The following are three of the biggest coding and documentation mistakes that, when avoided, allow for smooth sailing.

Under and Over Coding E/M Services

Evaluation and management (E/M) Codes are one of the most important sets in your coding arsenal. You must strive to get it right and document thoroughly since codes set the tone for the care you will render to your patients.

Periodic re-evaluations carry significant weight to justify medical necessity for ongoing care. However, E/M codes are also one of the sets that are under and over coded most often. Lack of understanding among practitioners of the requirements for new and established patient E/M codes is of them the problem.

The Centers for Medicare and Medicaid Services (CMS) has set fourth clear guidelines for what’s required for documentation of these services. Because many doctors have never seen these guidelines, they tend to use whatever code feels right, or rely on the amount of time spent.

Because of this, some doctors are actually either too high or too low for the amount of work performed. It’s likely that when you review your information, and make a checklist of the items required, you will be surprised at how much work you’re doing that you’re not charging for. Or, it may indicate that you’re not documenting completely.

Coding and Documenting Incorrectly

Far too often, doctors code services incorrectly. One challenge comes from taking coding advice from inappropriate sources, such as from manufacturers of products without written references.

Doctors often rely on the fact that they may know what they did to the patient and feel justified in coding the service, but the documentation in the record doesn’t correlate. Remember that "what isn’t written down, never happened,” so you must ensure all the services rendered are properly documented according to reasonable and standard guidelines.

When you bill a chiropractic manipulative treatment coding for a certain level of service, but the documentation only justifies a lower number of regions treated, it could create problems.

For example: If a treatment plan was originally designed for two spinal regions, but a third region was added on a given visit – and the higher level spinal treatment code was billed – the documentation may not be there to prove why the extra area was treated and how it correlates to the treatment plan and diagnosis codes.

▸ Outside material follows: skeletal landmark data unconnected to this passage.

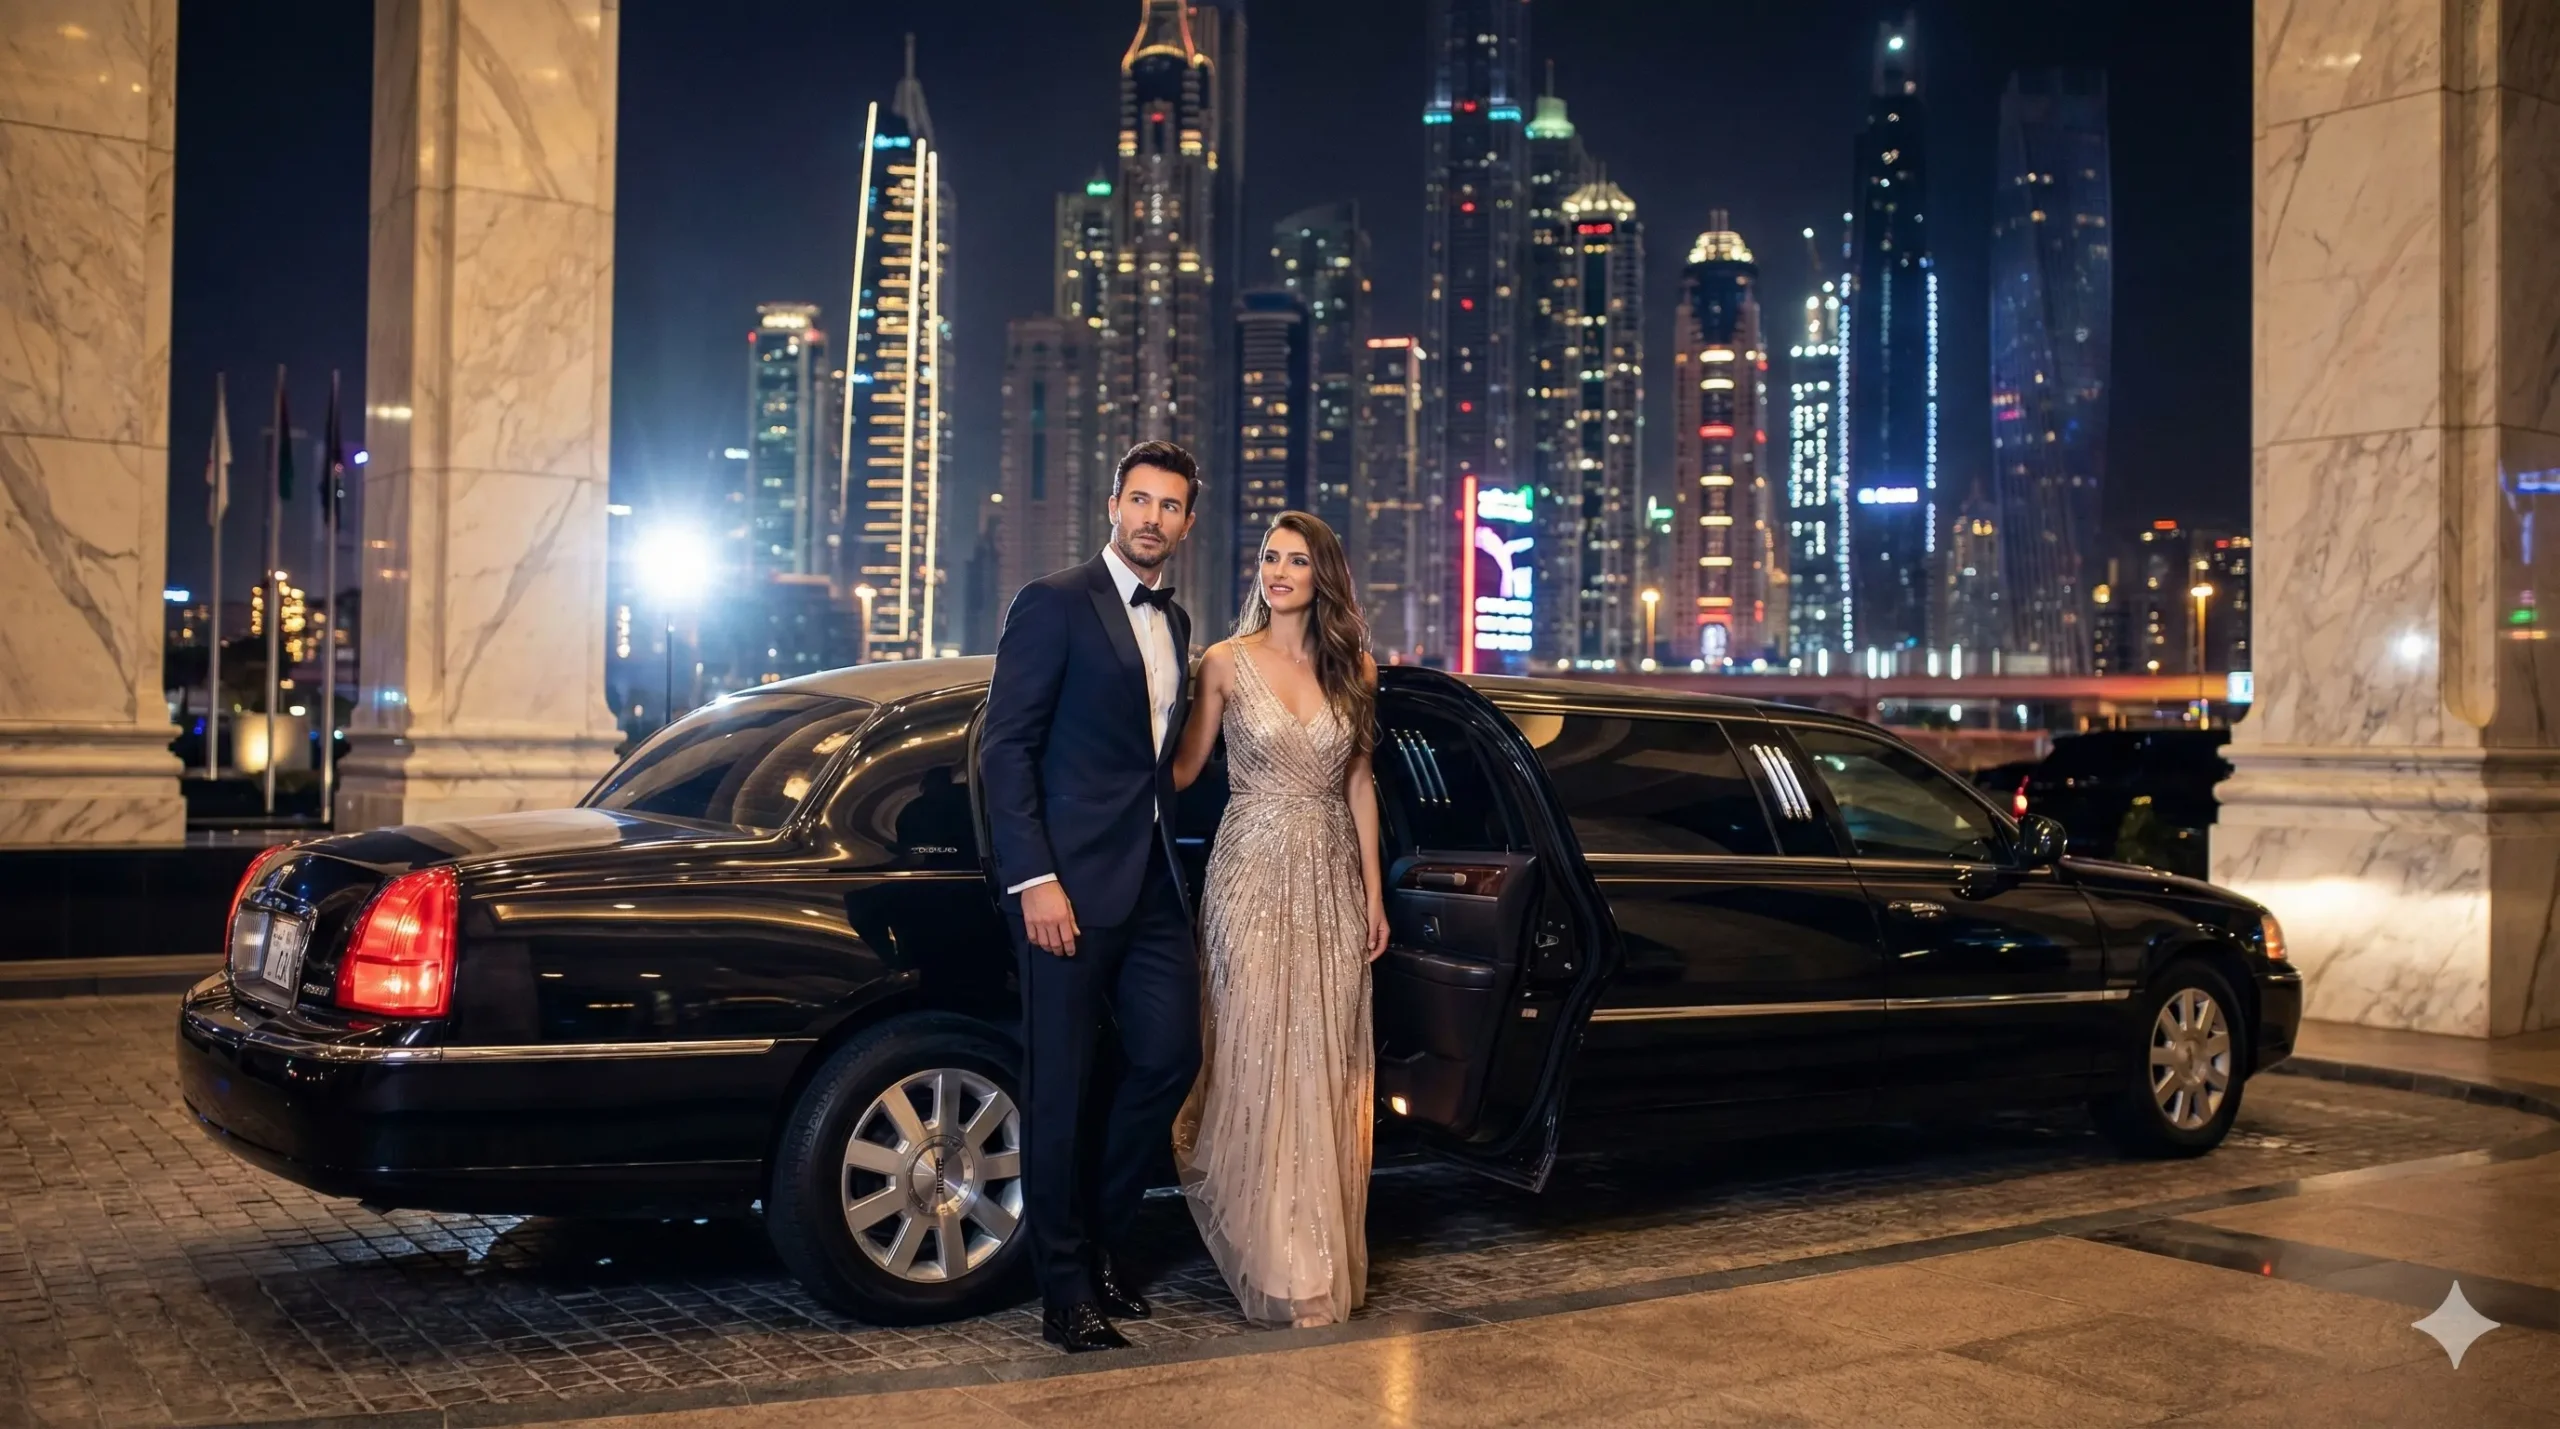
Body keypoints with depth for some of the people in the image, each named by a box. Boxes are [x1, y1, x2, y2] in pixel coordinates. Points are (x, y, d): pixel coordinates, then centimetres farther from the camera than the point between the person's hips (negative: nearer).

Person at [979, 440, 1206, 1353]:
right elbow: (1005, 749, -11)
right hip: (1070, 883, -7)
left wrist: (1171, 866, 12)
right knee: (1061, 1086, 1)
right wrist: (1033, 881, -17)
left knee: (1170, 1056, 4)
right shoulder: (1055, 604, -7)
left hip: (1153, 884, 7)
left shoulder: (1174, 623, 15)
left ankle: (1097, 1242, 23)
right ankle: (1066, 1288, 13)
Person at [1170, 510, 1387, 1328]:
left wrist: (1373, 892, 8)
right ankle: (1273, 1264, 6)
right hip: (1252, 876, -3)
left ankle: (1329, 1259, 18)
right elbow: (1182, 769, 3)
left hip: (1332, 880, 3)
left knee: (1327, 1067, 7)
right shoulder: (1227, 663, -1)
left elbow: (1358, 784, 10)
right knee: (1257, 1060, -2)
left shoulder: (1352, 669, 7)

These errors are most often found on a post-payment audit review, and can cost a practice thousands of dollars in repayment. This should be a reminder to ensure your daily documentation record and billing record match exactly. This includes your modalities and therapeutic procedures.

Similarly Justifying Necessity

When each chiropractic visit looks the same as the last and statements like “same as last visit” pepper the daily notes, it’s difficult for a third-party reader to ascertain the necessity of each visit.

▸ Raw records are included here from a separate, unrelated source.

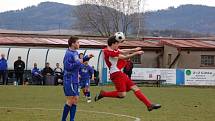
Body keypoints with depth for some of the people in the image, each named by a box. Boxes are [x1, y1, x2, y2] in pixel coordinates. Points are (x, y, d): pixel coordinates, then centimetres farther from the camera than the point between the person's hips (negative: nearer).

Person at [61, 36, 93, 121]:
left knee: (75, 99, 8)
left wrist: (87, 57, 17)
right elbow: (68, 66, -24)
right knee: (70, 100, -7)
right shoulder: (69, 54, -16)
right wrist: (78, 63, -19)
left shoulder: (75, 53, 12)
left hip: (75, 80, 9)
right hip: (69, 80, -9)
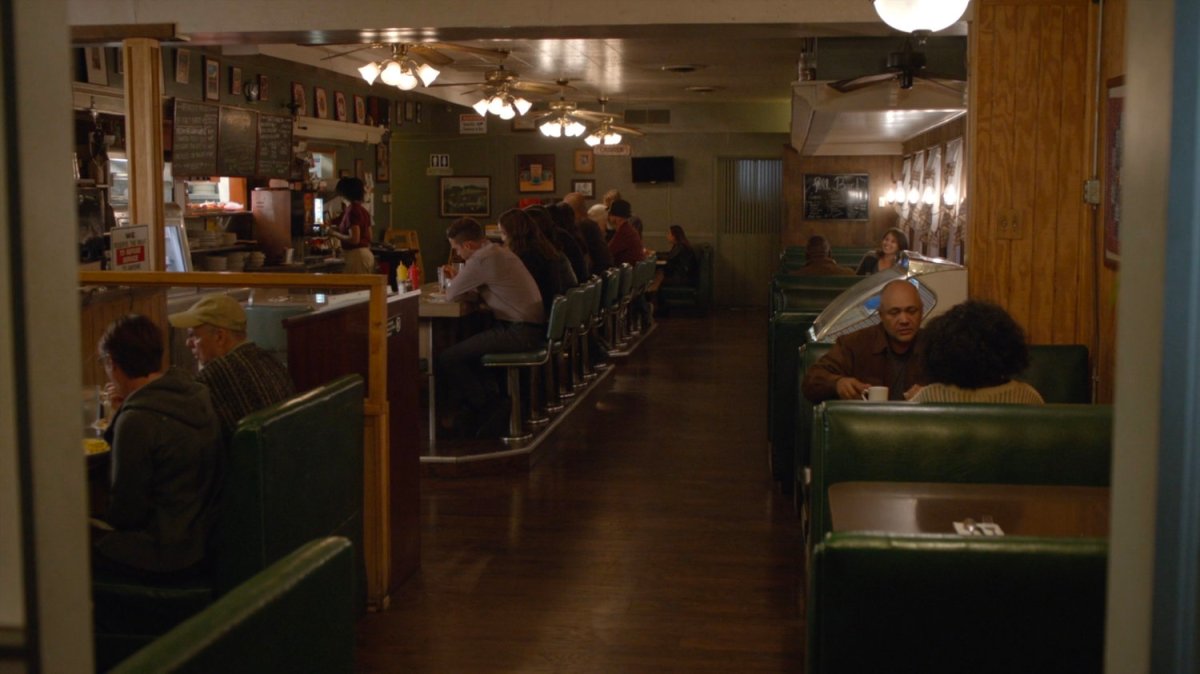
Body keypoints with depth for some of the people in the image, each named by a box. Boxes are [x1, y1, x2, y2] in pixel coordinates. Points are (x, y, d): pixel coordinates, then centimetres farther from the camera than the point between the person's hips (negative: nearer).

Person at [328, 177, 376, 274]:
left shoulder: (352, 211, -14)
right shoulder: (363, 210, 12)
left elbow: (354, 239, -20)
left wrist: (335, 234, -6)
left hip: (356, 255, -9)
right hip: (367, 254, 9)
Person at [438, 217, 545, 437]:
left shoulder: (482, 260, -16)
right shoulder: (499, 251, 15)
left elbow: (451, 295, -9)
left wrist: (456, 282, 12)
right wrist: (460, 279, 10)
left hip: (520, 332, -11)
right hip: (531, 327, 11)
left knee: (447, 359, -10)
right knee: (463, 344, 22)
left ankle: (490, 408, 2)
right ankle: (469, 410, 20)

Standard guidelines dictate what must be included, and it can be very easy to get into the trap of rushing through your daily documentation. Some documentation software programs even allow you to start with the notes from the last visit, so you can modify from there. If you get rushed or lax you may be tempted to modify and move on.

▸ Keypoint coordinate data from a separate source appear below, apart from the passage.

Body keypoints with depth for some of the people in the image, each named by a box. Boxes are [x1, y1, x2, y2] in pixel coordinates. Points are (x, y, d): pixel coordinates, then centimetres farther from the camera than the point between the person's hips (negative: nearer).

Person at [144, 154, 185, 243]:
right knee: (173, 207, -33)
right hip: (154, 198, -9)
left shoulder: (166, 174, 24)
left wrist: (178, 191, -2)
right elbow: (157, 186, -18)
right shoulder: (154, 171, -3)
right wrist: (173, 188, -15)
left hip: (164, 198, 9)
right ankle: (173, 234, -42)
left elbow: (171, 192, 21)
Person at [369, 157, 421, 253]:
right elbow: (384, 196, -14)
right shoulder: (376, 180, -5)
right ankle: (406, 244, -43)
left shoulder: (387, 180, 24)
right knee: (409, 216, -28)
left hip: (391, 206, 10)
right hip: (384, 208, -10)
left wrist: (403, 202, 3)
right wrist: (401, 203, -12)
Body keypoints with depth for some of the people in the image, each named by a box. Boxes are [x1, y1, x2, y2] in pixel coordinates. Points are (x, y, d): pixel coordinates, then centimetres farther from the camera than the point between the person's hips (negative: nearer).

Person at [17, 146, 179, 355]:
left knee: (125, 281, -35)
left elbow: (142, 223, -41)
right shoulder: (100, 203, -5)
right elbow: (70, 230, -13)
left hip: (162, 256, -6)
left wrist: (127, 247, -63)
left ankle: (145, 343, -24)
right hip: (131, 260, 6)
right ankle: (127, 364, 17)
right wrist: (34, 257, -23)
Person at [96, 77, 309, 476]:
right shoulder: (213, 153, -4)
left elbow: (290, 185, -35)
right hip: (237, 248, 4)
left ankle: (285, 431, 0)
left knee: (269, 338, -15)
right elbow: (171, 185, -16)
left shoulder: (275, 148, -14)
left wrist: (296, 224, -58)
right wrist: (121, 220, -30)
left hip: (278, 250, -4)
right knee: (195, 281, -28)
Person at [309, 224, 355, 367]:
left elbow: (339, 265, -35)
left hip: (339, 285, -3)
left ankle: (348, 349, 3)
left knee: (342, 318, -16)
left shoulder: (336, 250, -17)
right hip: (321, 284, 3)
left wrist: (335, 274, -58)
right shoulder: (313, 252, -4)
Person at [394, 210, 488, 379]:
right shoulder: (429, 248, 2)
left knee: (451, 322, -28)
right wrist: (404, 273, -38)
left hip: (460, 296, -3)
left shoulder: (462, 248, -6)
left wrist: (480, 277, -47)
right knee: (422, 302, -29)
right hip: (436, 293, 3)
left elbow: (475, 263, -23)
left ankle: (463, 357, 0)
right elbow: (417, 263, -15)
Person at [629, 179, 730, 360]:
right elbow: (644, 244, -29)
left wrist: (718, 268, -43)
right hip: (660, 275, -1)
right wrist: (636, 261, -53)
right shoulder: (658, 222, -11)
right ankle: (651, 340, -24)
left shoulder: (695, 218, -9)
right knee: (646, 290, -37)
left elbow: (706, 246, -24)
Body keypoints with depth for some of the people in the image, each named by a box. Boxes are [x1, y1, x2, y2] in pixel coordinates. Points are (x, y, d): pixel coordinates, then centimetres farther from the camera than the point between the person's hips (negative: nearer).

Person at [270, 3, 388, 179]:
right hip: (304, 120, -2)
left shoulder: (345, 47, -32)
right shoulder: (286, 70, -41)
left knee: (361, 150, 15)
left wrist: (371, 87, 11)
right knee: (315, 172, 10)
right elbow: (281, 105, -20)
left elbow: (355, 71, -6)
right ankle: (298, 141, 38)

Consider each visit "encounter specific" when writing your daily notes. As Medicare documentation requirements dictate, be sure you consider each of the following in your everyday documentation.

  1. 1. History:
    • Review of chief complaint;
    • Changes since last visit; and
    • System review, if relevant.
  2. 2. Physical Examination:
    • Area of spine involved in diagnosis;
    • Assessment of change in condition since last visit; and
    • Evaluation of treatment effectiveness.
  3. 3. Treatment given:
    • It’s easy to get into a routine of average documentation and basic coding. However, lack of attention to detail in this area can lead to a decrease in reimbursements, or worse, problems on a post-payment audit.

You owe it to yourself and your practice to be diligent in correct coding and documentation procedures.